Data records:
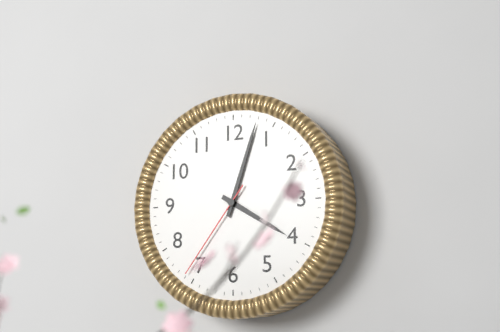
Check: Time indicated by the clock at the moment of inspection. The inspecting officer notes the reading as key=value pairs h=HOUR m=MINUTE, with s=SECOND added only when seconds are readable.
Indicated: h=4 m=3 s=36
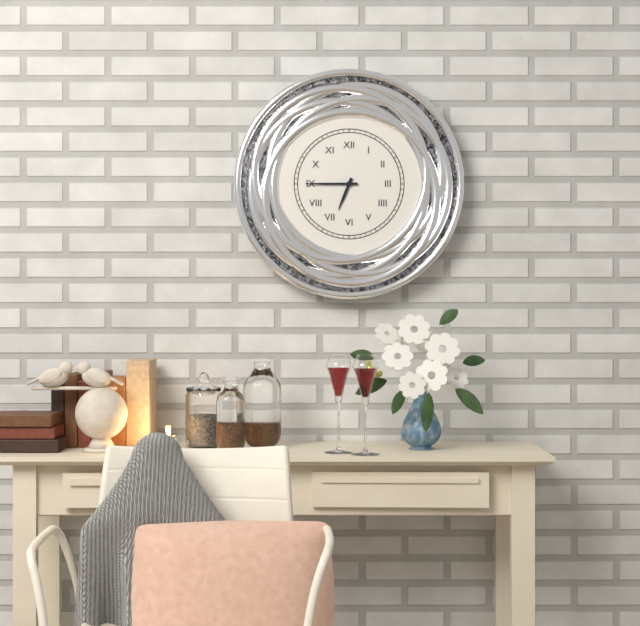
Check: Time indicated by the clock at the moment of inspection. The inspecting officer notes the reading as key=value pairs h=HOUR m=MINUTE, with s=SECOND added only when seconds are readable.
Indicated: h=6 m=45
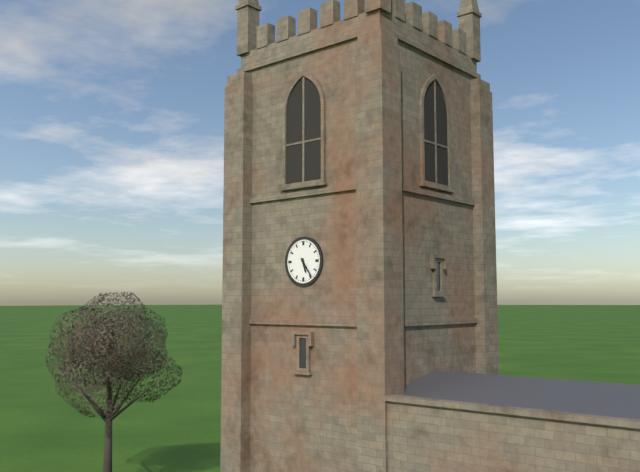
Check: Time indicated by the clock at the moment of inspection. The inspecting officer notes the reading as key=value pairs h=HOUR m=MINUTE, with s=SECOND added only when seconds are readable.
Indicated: h=5 m=24
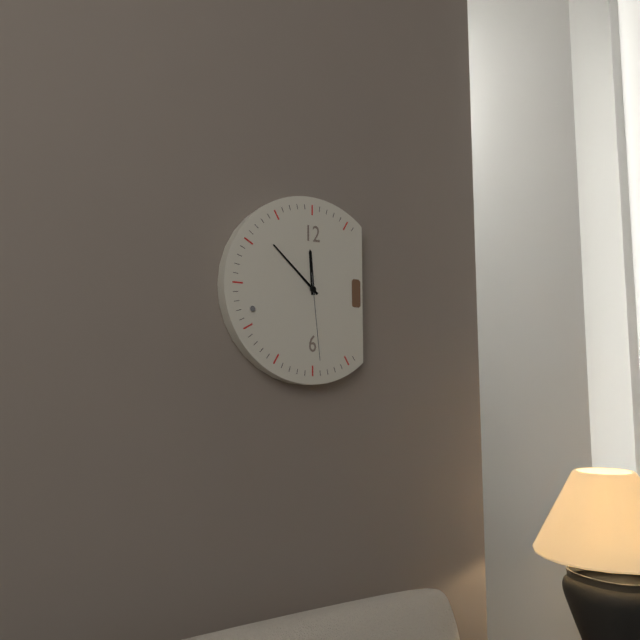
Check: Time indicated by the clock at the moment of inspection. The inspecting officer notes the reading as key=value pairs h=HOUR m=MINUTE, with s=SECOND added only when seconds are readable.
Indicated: h=11 m=52 s=29
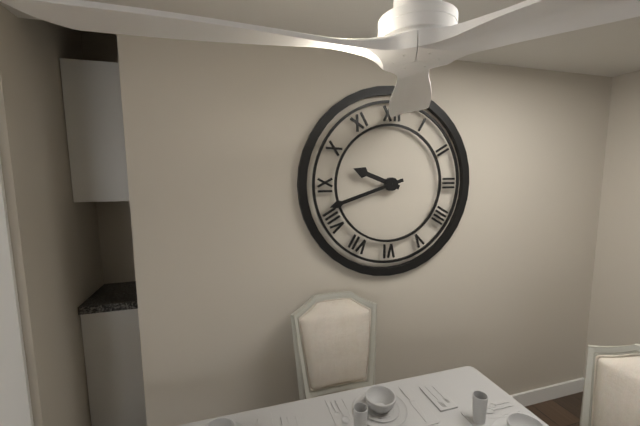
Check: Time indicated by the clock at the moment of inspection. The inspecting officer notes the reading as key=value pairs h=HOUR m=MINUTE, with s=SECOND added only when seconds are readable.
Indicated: h=9 m=42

What you need to do: Reproduce the listing above word for word, with every line in its original order, but omit the pictures.

Finished exercise:
Check: Time indicated by the clock at the moment of inspection. The inspecting officer notes the reading as key=value pairs h=HOUR m=MINUTE, with s=SECOND added only when seconds are readable.
Indicated: h=4 m=3 s=36
Check: Time indicated by the clock at the moment of inspection. The inspecting officer notes the reading as key=value pairs h=HOUR m=MINUTE, with s=SECOND added only when seconds are readable.
Indicated: h=6 m=45
Check: Time indicated by the clock at the moment of inspection. The inspecting officer notes the reading as key=value pairs h=HOUR m=MINUTE, with s=SECOND added only when seconds are readable.
Indicated: h=5 m=24
Check: Time indicated by the clock at the moment of inspection. The inspecting officer notes the reading as key=value pairs h=HOUR m=MINUTE, with s=SECOND added only when seconds are readable.
Indicated: h=11 m=52 s=29
Check: Time indicated by the clock at the moment of inspection. The inspecting officer notes the reading as key=value pairs h=HOUR m=MINUTE, with s=SECOND added only when seconds are readable.
Indicated: h=9 m=42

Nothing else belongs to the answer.